The main reason patients stop treatment with Spectra Optia is because they are not coping with vascular access problems. The team are currently exploring whether double lumen vortex ports could provide access for some patients. The flow rate capability and location of the port is important for suitability for this procedure.
Currently 6 nurses are trained to use Spectra Optia for automated red cell exchange. Establishment of a regular programme has provided a better opportunity for staff to maintain competence. The team anticipate that capacity can now been increased with the employment of an apheresis specialist nurse. To support the development of the service the apheresis sister visited a site in Bristol to look at its model of working.

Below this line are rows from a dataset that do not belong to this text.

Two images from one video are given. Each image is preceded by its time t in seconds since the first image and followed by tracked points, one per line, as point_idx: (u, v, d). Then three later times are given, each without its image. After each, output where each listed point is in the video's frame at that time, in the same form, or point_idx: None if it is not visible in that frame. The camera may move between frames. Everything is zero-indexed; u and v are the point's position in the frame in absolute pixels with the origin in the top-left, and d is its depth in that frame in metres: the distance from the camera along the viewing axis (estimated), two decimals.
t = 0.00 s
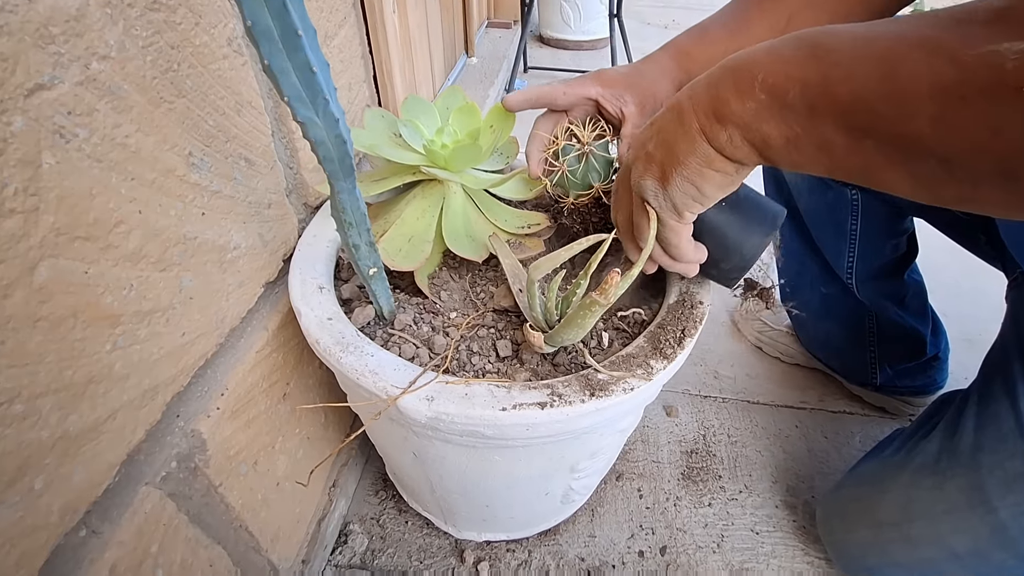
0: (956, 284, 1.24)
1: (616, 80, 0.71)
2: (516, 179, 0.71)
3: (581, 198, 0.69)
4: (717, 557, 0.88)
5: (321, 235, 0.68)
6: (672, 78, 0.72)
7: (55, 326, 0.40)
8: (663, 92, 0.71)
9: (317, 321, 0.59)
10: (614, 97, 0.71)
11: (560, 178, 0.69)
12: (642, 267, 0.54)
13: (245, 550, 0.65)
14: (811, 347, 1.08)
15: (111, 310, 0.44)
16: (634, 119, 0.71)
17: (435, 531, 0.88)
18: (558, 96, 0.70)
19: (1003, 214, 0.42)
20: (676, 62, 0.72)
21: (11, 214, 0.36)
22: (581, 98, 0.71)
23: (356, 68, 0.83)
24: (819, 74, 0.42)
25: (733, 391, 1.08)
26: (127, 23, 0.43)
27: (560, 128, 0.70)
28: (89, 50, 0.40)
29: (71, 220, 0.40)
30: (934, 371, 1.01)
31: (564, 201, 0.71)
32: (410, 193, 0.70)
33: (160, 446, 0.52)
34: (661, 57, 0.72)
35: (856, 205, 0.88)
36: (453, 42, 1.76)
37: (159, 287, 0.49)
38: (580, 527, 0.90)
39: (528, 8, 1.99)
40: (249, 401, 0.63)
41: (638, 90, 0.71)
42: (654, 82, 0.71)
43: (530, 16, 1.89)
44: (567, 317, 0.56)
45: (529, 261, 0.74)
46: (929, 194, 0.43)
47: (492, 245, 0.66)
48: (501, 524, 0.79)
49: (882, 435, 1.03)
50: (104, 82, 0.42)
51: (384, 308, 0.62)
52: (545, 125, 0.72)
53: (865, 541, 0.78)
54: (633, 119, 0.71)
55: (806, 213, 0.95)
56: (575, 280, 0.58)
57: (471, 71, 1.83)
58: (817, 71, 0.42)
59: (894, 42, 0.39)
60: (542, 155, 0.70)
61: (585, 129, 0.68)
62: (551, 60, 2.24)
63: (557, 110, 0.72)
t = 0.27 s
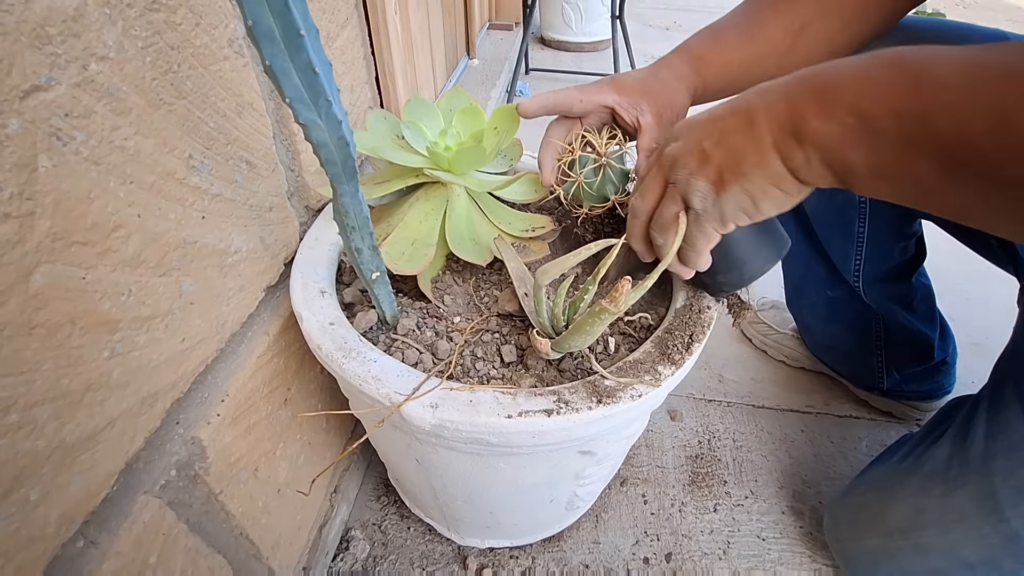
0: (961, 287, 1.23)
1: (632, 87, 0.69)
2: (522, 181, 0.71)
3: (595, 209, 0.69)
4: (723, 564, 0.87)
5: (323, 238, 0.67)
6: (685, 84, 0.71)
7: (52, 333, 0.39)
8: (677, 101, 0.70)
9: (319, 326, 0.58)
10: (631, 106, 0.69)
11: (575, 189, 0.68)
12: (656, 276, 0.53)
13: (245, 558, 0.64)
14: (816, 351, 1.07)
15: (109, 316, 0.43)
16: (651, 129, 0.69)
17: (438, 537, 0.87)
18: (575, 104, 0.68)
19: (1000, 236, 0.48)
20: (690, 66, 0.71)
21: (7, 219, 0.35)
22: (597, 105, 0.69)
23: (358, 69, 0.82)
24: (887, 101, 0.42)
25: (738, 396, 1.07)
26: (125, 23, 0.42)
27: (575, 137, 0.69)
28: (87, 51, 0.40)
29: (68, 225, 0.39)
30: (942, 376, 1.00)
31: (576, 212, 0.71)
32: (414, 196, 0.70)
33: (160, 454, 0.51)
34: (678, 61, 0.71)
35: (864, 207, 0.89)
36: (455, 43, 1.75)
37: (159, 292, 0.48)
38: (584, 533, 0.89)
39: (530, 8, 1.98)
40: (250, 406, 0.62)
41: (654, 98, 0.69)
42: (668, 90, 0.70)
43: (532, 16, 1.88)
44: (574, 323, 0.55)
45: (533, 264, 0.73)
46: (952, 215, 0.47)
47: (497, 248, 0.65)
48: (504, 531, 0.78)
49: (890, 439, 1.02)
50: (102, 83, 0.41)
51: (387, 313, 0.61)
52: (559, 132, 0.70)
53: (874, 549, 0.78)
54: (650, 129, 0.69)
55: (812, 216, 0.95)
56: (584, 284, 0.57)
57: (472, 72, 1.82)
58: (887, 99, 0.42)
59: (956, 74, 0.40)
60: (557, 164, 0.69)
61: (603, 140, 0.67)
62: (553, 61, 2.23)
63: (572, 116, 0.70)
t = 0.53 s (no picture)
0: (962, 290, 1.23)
1: (662, 129, 0.68)
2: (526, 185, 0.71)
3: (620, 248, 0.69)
4: (726, 568, 0.87)
5: (328, 244, 0.67)
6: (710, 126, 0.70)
7: (63, 340, 0.39)
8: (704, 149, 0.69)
9: (324, 332, 0.58)
10: (660, 147, 0.67)
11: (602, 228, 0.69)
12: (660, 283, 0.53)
13: (249, 563, 0.64)
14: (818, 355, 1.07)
15: (118, 323, 0.43)
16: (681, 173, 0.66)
17: (440, 541, 0.87)
18: (606, 146, 0.66)
19: None
20: (715, 106, 0.70)
21: (18, 228, 0.36)
22: (627, 145, 0.67)
23: (362, 75, 0.82)
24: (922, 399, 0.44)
25: (740, 399, 1.08)
26: (135, 33, 0.43)
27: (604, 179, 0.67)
28: (98, 60, 0.40)
29: (78, 232, 0.39)
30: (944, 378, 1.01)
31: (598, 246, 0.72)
32: (417, 201, 0.70)
33: (166, 460, 0.51)
34: (700, 97, 0.71)
35: (868, 207, 0.86)
36: (456, 48, 1.76)
37: (167, 298, 0.48)
38: (587, 537, 0.89)
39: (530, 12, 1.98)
40: (255, 411, 0.62)
41: (683, 142, 0.68)
42: (696, 137, 0.69)
43: (532, 21, 1.89)
44: (579, 328, 0.56)
45: (537, 269, 0.73)
46: None
47: (501, 254, 0.65)
48: (507, 535, 0.78)
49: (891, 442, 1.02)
50: (112, 92, 0.41)
51: (391, 318, 0.62)
52: (587, 167, 0.68)
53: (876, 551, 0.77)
54: (680, 173, 0.67)
55: (815, 217, 0.92)
56: (587, 291, 0.58)
57: (474, 76, 1.83)
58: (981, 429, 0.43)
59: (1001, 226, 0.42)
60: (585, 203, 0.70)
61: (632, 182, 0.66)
62: (554, 65, 2.23)
63: (603, 155, 0.68)
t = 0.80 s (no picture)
0: (965, 292, 1.23)
1: (652, 149, 0.67)
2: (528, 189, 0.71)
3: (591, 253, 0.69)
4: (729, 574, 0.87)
5: (329, 248, 0.67)
6: (703, 147, 0.70)
7: (61, 348, 0.39)
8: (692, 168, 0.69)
9: (325, 338, 0.58)
10: (648, 164, 0.67)
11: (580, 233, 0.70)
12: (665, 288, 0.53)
13: (249, 570, 0.63)
14: (821, 358, 1.07)
15: (116, 329, 0.43)
16: (662, 194, 0.66)
17: (442, 546, 0.86)
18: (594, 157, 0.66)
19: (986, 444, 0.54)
20: (710, 128, 0.70)
21: (16, 236, 0.35)
22: (616, 158, 0.66)
23: (363, 78, 0.82)
24: None
25: (743, 403, 1.07)
26: (135, 38, 0.42)
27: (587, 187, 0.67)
28: (97, 65, 0.39)
29: (77, 239, 0.39)
30: (949, 380, 1.00)
31: (576, 252, 0.72)
32: (418, 204, 0.70)
33: (166, 467, 0.51)
34: (693, 118, 0.71)
35: (873, 207, 0.85)
36: (456, 50, 1.75)
37: (166, 305, 0.48)
38: (590, 542, 0.88)
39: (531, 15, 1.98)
40: (255, 417, 0.62)
41: (670, 163, 0.67)
42: (688, 156, 0.68)
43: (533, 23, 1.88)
44: (581, 333, 0.55)
45: (539, 273, 0.73)
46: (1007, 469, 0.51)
47: (502, 258, 0.65)
48: (509, 541, 0.78)
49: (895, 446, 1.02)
50: (112, 97, 0.41)
51: (393, 324, 0.61)
52: (573, 174, 0.68)
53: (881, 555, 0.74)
54: (661, 194, 0.66)
55: (821, 217, 0.90)
56: (591, 295, 0.57)
57: (474, 78, 1.82)
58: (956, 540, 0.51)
59: None
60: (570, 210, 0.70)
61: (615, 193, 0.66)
62: (554, 67, 2.23)
63: (591, 165, 0.68)
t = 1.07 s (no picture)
0: (966, 291, 1.23)
1: (667, 154, 0.67)
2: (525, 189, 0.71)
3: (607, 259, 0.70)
4: None
5: (327, 248, 0.66)
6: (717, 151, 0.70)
7: (55, 349, 0.38)
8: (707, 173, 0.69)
9: (322, 338, 0.57)
10: (662, 169, 0.66)
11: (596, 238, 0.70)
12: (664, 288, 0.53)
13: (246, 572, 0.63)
14: (822, 358, 1.07)
15: (111, 330, 0.43)
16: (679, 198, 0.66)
17: (441, 548, 0.86)
18: (609, 162, 0.64)
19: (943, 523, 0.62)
20: (724, 134, 0.71)
21: (10, 235, 0.35)
22: (630, 164, 0.66)
23: (362, 79, 0.82)
24: None
25: (743, 403, 1.07)
26: (131, 37, 0.42)
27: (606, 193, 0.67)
28: (92, 65, 0.39)
29: (72, 239, 0.39)
30: (949, 380, 1.00)
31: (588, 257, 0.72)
32: (417, 205, 0.69)
33: (162, 468, 0.50)
34: (707, 123, 0.71)
35: (880, 203, 0.84)
36: (455, 51, 1.75)
37: (163, 305, 0.47)
38: (589, 543, 0.88)
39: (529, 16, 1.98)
40: (253, 418, 0.61)
41: (685, 167, 0.67)
42: (702, 161, 0.69)
43: (532, 23, 1.88)
44: (580, 334, 0.55)
45: (538, 274, 0.73)
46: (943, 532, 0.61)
47: (501, 258, 0.64)
48: (507, 543, 0.78)
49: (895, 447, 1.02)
50: (107, 97, 0.41)
51: (391, 324, 0.61)
52: (587, 179, 0.66)
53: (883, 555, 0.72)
54: (678, 199, 0.66)
55: (826, 213, 0.90)
56: (589, 296, 0.57)
57: (473, 79, 1.82)
58: (868, 541, 0.68)
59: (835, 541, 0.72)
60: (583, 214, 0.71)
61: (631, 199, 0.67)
62: (553, 68, 2.23)
63: (603, 172, 0.67)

Patients and their families often opt for top‑up transfusions over automated red cell exchange, because only one cannula is needed and the patient is not restricted to a machine for 4 hours. The team are reviewing the information provided to patients and their families to ensure the benefits of automated red cell exchange are fully understood. To give continuity, the same apheresis nurse and the advanced nurse practitioner aim to be present for all red cell exchange procedures. Patients and families who have been on a regular programme report an improvement in quality of life for the whole family.
Data from Birmingham about 3 patients having regular transfusion for multifocal avascular necrosis showed clinical improvement and stable ferritin levels in all patients. No patients needed iron chelation therapy. Frequency of treatment was every 6 to 8 weeks, lasting at least 1 year.